- Fragmento proporcionado:
************
La indignación por el cartel de la serie televisiva Patria –donde el cadáver bajo la lluvia de una víctima de ETA se yuxtaponía al cuerpo desnudo y vejado de un etarra– me recordó otra polémica: la que trajo un vídeo del Gobierno para celebrar el 40º aniversario de la Constitución en que dos veteranos de la Batalla del Ebro (Germán, que luchó en las filas franquistas, y José, que lo hizo en las republicanas) charlaban cordialmente a la vera de un río, símbolo de sus arduas y trabajosas vidas. La equiparación de combatientes de uno y otro bando no gustó al líder de Podemos y hoy vicepresidente, Pablo Iglesias: «Equiparar a los defensores de la democracia con los del fascismo no ayuda a la memoria histórica».
************
- Datos del ejercicio:
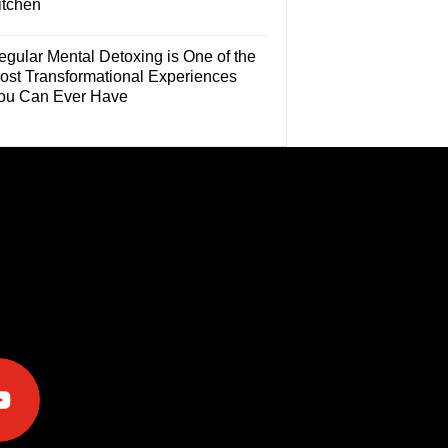
itchen
egular Mental Detoxing is One of the
ost Transformational Experiences
ou Can Ever Have
e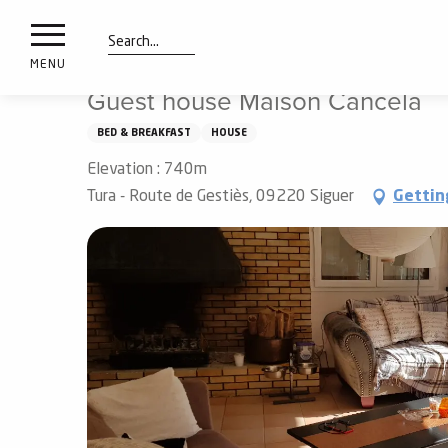
nimals
Aller
Home
Guest house Maison Cancela
resorts
au
contenu
Search
e
MENU
principal
ies
Guest house Maison Cancela
BED & BREAKFAST
HOUSE
Elevation : 740m
Info
route
Tura - Route de Gestiès, 09220 Siguer
Gettin
Webcams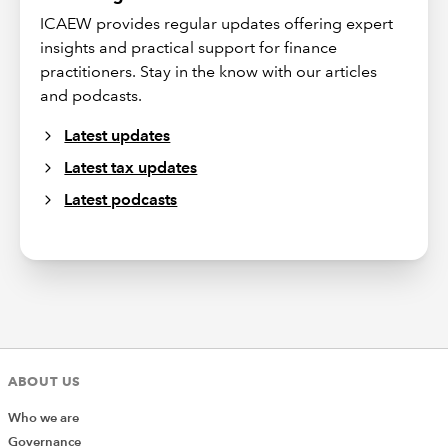
ICAEW provides regular updates offering expert
insights and practical support for finance
practitioners. Stay in the know with our articles
and podcasts.
Latest updates
Latest tax updates
Latest podcasts
ABOUT US
Who we are
Governance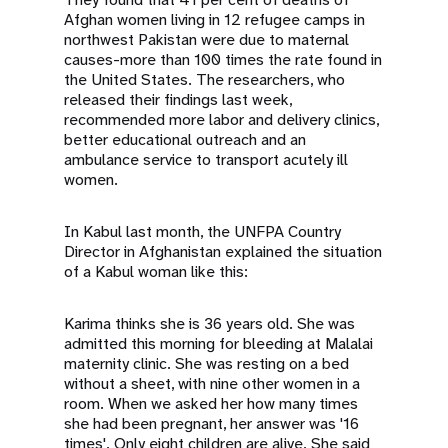
Afghan women living in 12 refugee camps in
northwest Pakistan were due to maternal
causes-more than 100 times the rate found in
the United States. The researchers, who
released their findings last week,
recommended more labor and delivery clinics,
better educational outreach and an
ambulance service to transport acutely ill
women.
In Kabul last month, the UNFPA Country
Director in Afghanistan explained the situation
of a Kabul woman like this:
Karima thinks she is 36 years old. She was
admitted this morning for bleeding at Malalai
maternity clinic. She was resting on a bed
without a sheet, with nine other women in a
room. When we asked her how many times
she had been pregnant, her answer was '16
times'. Only eight children are alive. She said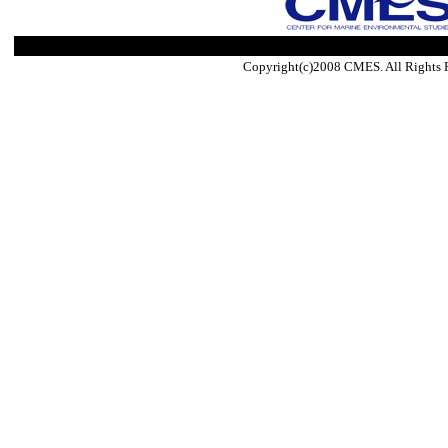
Copyright(c)2008 CMES. All Rights 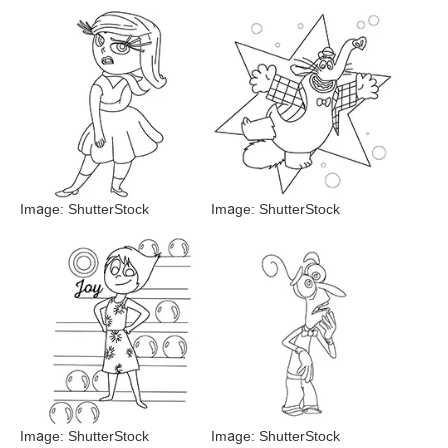
Image: ShutterStock
Image: ShutterStock
Image: ShutterStock
Image: ShutterStock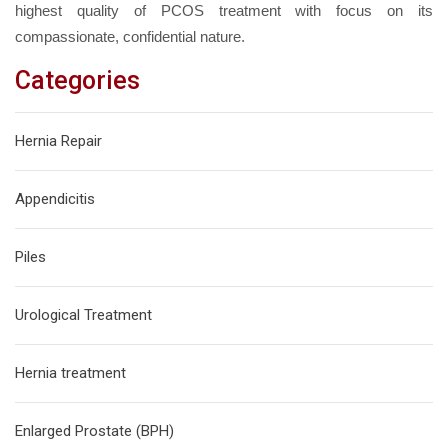
highest quality of PCOS treatment with focus on its
compassionate, confidential nature.
Categories
Hernia Repair
Appendicitis
Piles
Urological Treatment
Hernia treatment
Enlarged Prostate (BPH)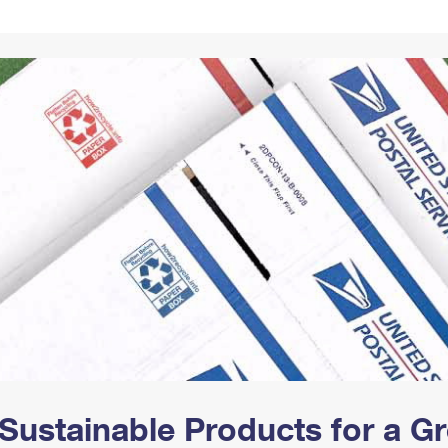
Tracking
Rent or Renew PO Box
Business Supplies
Renew a
Free Boxes
Click-N-Ship
Look Up
 Box
HS Codes
Transit Time Map
Sustainable Products for a 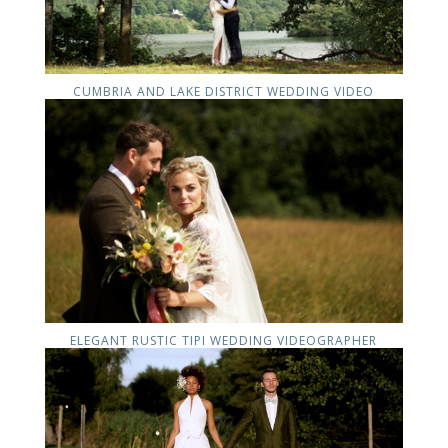
CUMBRIA AND LAKE DISTRICT WEDDING VIDEO
ELEGANT RUSTIC TIPI WEDDING VIDEOGRAPHER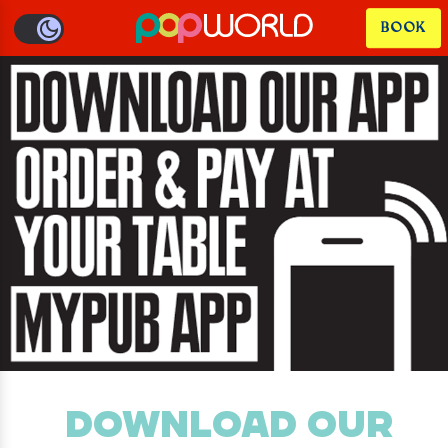
BOOK
DOWNLOAD OUR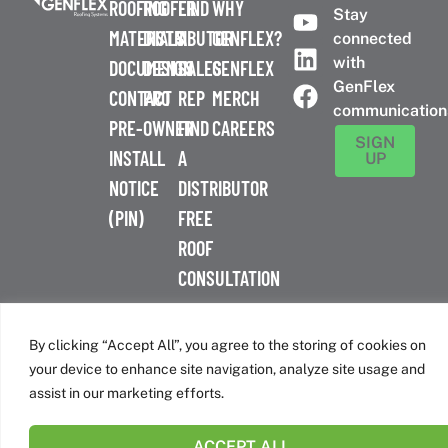
ROOFING
ROOFER
FIND
WHY
Stay
MATERIALS
DISTRIBUTOR
A
GENFLEX?
connected
with
DOCUMENTS
DESIGN
SALES
GENFLEX
GenFlex
CONTACT
PRO
REP
MERCH
communication
PRE-
OWNER
FIND
CAREERS
SIGN
INSTALL
A
UP
NOTICE
DISTRIBUTOR
(PIN)
FREE
ROOF
CONSULTATION
™
© 2026 GenFlex
|
Terms of Use
|
Privacy Policy
|
Accessibility
Statement
|
Cookie Policy
| 26 Century Blvd. Suite 205
By clicking “Accept All”, you agree to the storing of cookies on
Nashville, TN 37214 | 800-443-4272
your device to enhance site navigation, analyze site usage and
Canadian Headquarters | 6509 Airport Rd | Mississauga, ON
assist in our marketing efforts.
L4V 1S7
ACCEPT ALL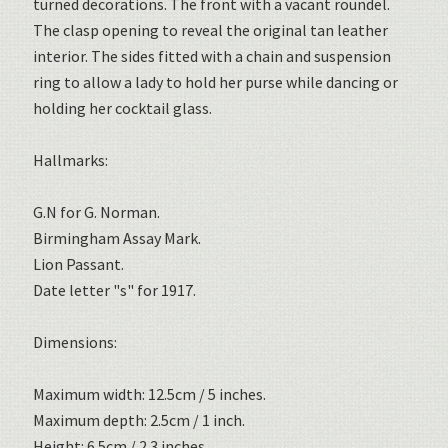
turned decorations. The front with a vacant roundel.
The clasp opening to reveal the original tan leather
interior. The sides fitted with a chain and suspension
ring to allow a lady to hold her purse while dancing or
holding her cocktail glass.
Hallmarks:
G.N for G. Norman.
Birmingham Assay Mark.
Lion Passant.
Date letter "s" for 1917.
Dimensions:
Maximum width: 12.5cm / 5 inches.
Maximum depth: 2.5cm / 1 inch.
Height: 6.5cm / 2.3 inches.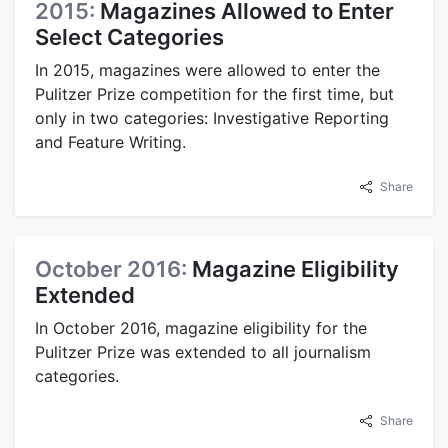
2015:
Magazines Allowed to Enter
Select Categories
In 2015, magazines were allowed to enter the
Pulitzer Prize competition for the first time, but
only in two categories: Investigative Reporting
and Feature Writing.
Share
October 2016:
Magazine Eligibility
Extended
In October 2016, magazine eligibility for the
Pulitzer Prize was extended to all journalism
categories.
Share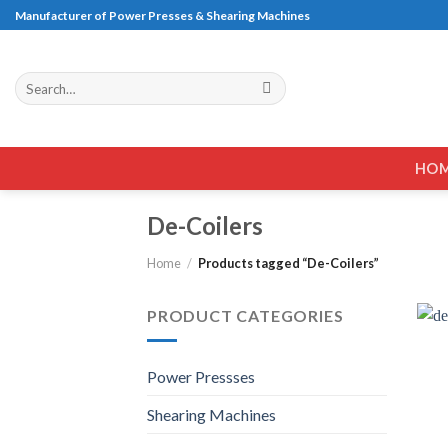
Skip
Manufacturer of Power Presses & Shearing Machines
to
content
Search
for:
HO
De-Coilers
Home
/
Products tagged “De-Coilers”
PRODUCT CATEGORIES
Power Pressses
Shearing Machines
************
- Consignas de trabajo:
[1] Según el fragmento sobre el cartel de Patria, ¿qué aniversario celebraba el vídeo del Gobierno?
[2] Continúa el fragmento sobre el cartel de Patria a partir de su última oración.
Los registros no tienen relación con el fragmento.

- Respuestas:
[1] El 40º aniversario de la Constitución.

[2]
Las palabras de Iglesias señalan el malestar que en la actual izquierda de nuestro país causa el sonderweg español, el «camino especial» que España recorrió para recobrar la democracia, fuera del patrón general europeo. Si en Francia, Alemania o Italia el relato legitimador de las constituciones de posguerra fue el de una liberación (más o menos ficticia, pues se hizo con tanques americanos y ningún país liberado carecía de su propio fascismo) tal relato no estaba disponible para España: la guerra había sido atroz por ambos bandos y la dictadura demasiado longeva. La joven democracia no podría fundarse en un relato de liberación sino en uno de reconciliación. En las historias que contaríamos, en las imágenes de los libros de texto, no habría fascistas subidos al patíbulo, sino el abrazo de dos combatientes. Era el consejo de Azaña cuando la antorcha pasase a otras manos: «Paz, Piedad y Perdón».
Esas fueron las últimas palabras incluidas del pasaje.